>>>
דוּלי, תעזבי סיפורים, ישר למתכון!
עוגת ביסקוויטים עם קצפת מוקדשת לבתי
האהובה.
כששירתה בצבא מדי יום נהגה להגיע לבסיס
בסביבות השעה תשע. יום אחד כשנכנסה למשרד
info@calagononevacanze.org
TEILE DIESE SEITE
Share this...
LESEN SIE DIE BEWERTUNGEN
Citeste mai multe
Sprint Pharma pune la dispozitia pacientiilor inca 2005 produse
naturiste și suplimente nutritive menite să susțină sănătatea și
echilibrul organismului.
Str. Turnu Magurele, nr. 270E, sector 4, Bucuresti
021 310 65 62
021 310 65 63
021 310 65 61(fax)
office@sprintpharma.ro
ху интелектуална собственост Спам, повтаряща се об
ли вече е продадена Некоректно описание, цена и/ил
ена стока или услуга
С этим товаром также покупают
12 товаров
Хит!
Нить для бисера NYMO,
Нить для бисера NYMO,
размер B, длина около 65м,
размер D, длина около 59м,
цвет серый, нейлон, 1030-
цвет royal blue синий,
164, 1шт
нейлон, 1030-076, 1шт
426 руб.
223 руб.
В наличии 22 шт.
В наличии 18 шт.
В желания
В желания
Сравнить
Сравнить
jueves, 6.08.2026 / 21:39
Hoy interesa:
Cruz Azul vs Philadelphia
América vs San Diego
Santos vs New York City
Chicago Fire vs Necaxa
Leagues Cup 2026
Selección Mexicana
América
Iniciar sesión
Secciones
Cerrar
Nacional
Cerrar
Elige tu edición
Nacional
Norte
<<<
>>>
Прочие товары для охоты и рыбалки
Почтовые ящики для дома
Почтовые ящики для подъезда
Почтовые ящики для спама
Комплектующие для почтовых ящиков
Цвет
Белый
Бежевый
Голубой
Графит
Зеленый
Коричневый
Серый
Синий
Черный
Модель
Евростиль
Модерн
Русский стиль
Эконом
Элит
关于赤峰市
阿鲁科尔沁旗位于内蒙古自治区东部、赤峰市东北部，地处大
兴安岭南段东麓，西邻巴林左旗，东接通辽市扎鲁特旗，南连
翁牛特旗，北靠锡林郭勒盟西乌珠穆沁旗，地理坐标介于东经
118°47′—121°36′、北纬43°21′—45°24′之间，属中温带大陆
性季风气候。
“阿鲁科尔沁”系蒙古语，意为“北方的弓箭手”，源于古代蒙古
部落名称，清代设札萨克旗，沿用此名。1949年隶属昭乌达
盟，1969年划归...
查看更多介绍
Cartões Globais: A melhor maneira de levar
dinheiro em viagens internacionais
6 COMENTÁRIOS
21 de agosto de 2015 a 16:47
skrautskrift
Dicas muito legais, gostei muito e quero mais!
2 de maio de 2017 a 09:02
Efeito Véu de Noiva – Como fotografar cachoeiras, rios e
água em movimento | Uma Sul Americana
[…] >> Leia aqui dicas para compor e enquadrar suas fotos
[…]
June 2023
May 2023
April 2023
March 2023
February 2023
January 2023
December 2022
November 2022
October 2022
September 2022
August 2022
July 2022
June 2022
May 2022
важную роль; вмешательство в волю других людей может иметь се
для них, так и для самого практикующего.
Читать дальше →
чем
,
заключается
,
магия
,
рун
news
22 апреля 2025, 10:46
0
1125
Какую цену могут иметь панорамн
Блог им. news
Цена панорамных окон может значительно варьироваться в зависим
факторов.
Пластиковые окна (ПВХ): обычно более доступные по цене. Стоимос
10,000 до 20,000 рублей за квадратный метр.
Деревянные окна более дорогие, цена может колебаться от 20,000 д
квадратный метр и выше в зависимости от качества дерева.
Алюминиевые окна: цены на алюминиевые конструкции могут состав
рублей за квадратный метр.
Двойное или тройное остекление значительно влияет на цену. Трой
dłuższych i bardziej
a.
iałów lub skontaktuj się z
<<<
**Requirement:** Extract exactly and only the lines above from the line containing "כששירתה בצבא מדי יום נהגה להגיע לבסיס" through the line containing "echilibrul organismului.", both end lines included.

**Answer area:**
כששירתה בצבא מדי יום נהגה להגיע לבסיס
בסביבות השעה תשע. יום אחד כשנכנסה למשרד
info@calagononevacanze.org
TEILE DIESE SEITE
Share this...
LESEN SIE DIE BEWERTUNGEN
Citeste mai multe
Sprint Pharma pune la dispozitia pacientiilor inca 2005 produse
naturiste și suplimente nutritive menite să susțină sănătatea și
echilibrul organismului.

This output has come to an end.